Exercise:
Reproduce word for word the part of the engine block discussion starting with "This is the" and going on through "for a replacement.".

Extract to read:

There's not a factory block that will hold a candle to an aftermarket block, including Bowties, when it comes to hardness. Ask any machinist - particularly the ones that bore and hone blocks. It's a completely different cast iron recipe and the ingredients are a small part of why these blocks are more expensive.
That is exactly right....I have machined and honed Merlin, Motown, Big M, Little M and SHP block and I can tell you they are MUCH harder than any GM block ever made. You cannot even use the same stones, speed or feed that you would on a stock block.....the honing stones were diamond impregnated!
The “high nickel” block is total BS created by the same guys who worship 4 bolt blocks.....What cracks me up is after 30 years of building Chevrolet engines...it wasn’t until 2016 that I even had heard of anyone calling a factory block “high nickel”.....now the ******** here call all of them that....to sell them to the uneducated....it is like a damn counterculture of sheisters who pose as idiots.....
The misinformation and BS stories kill this hobby for me and others.....it is waaaaaay too expensive to be cheating people and I for one will not put up with it.
The people who know, know....and those who do not, tell stories.....
The high nickel block said 010 with 020 beneath it by the timing cover. And they were usually 4 bolts.
This is the exact Mark's on the block I found for my build.. out of a 76 3/4 ton truck which is in my car now. my original 2 bolt main block is awaiting a future rebuild but I have no reservations about using it vs my current 4 bolt for a replacement.
There have been a few GM foundry workers who claimed that the 010 020 under the timing cover is BS. Wives tale is that these blocks contained .1% more tin and .2% more nickel. Tin makes 'em easier to machine and nickel makes 'em harder.
There's not a factory block that will hold a candle to an aftermarket block, including Bowties, when it comes to hardness. Ask any machinist - particularly the ones that bore and hone blocks. It's a completely different cast iron recipe and the ingredients are a small part of why these blocks are more expensive.
I've also heard this as well but even living in the tonawandas where many of these engines where built my whole life, I still havent found any solid proof either way.. just a lot of people with either opinion.
I ran 400 2 bolt sbc in bracket car with cast GM crank ARP studs and phase 2 bow tie heads with 12.7:1 compression and shifted at 7000 and went through the traps at 7200. Never had a problem but the engine had a very good balance job.
I never actually checked my 010 020 block for nickel content. I put a set of 462624 2.02 heads on it. Dropped a valve and broke cyl number 1. So then it was a nickel a pound. https://www.jalopyjournal.com/forum/...e-odd.1054133/
Last edited by derekderek; Aug 2, 2019 at 07:07 AM.

Data extracts:

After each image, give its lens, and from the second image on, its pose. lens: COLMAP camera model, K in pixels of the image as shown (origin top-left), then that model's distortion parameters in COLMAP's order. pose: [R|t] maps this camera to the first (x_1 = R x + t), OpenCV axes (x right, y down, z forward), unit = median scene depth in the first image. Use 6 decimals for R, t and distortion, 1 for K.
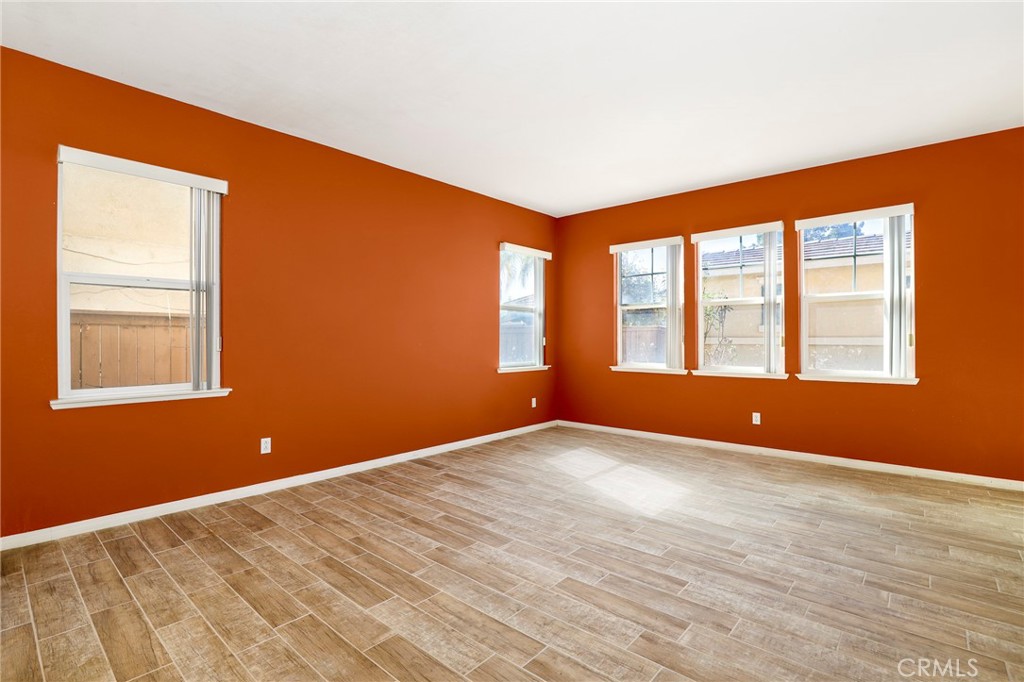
...
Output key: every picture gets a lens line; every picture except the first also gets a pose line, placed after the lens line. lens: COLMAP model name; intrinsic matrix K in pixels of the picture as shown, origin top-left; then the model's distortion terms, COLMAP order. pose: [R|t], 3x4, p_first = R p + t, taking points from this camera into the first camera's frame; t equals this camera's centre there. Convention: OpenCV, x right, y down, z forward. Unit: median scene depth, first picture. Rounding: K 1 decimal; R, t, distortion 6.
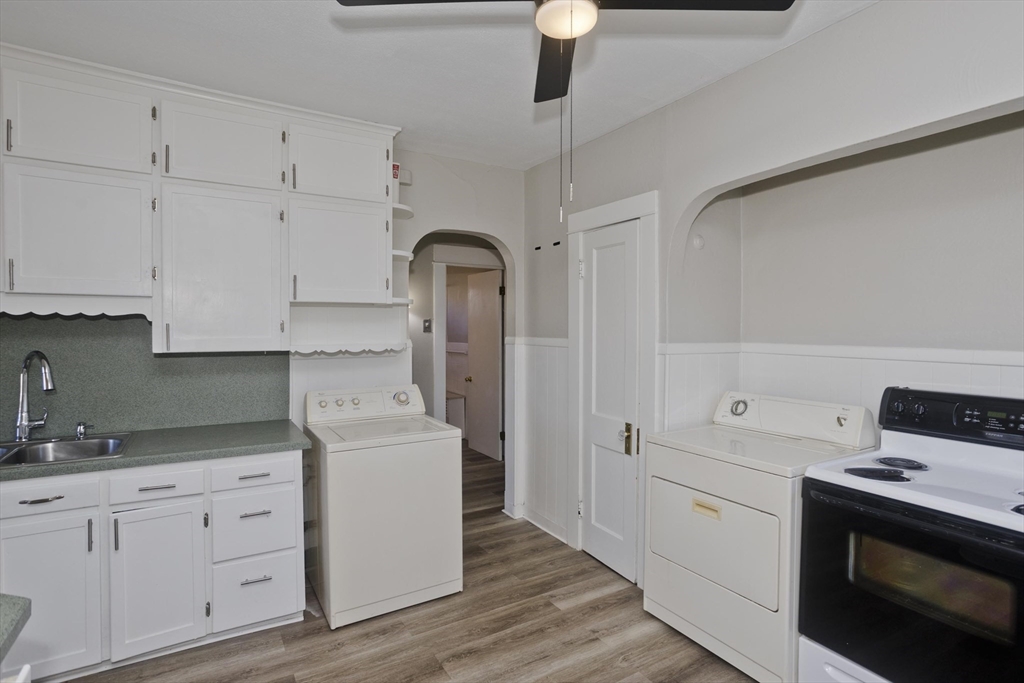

Answer to this problem:
This is the exact Mark's on the block I found for my build.. out of a 76 3/4 ton truck which is in my car now. my original 2 bolt main block is awaiting a future rebuild but I have no reservations about using it vs my current 4 bolt for a replacement.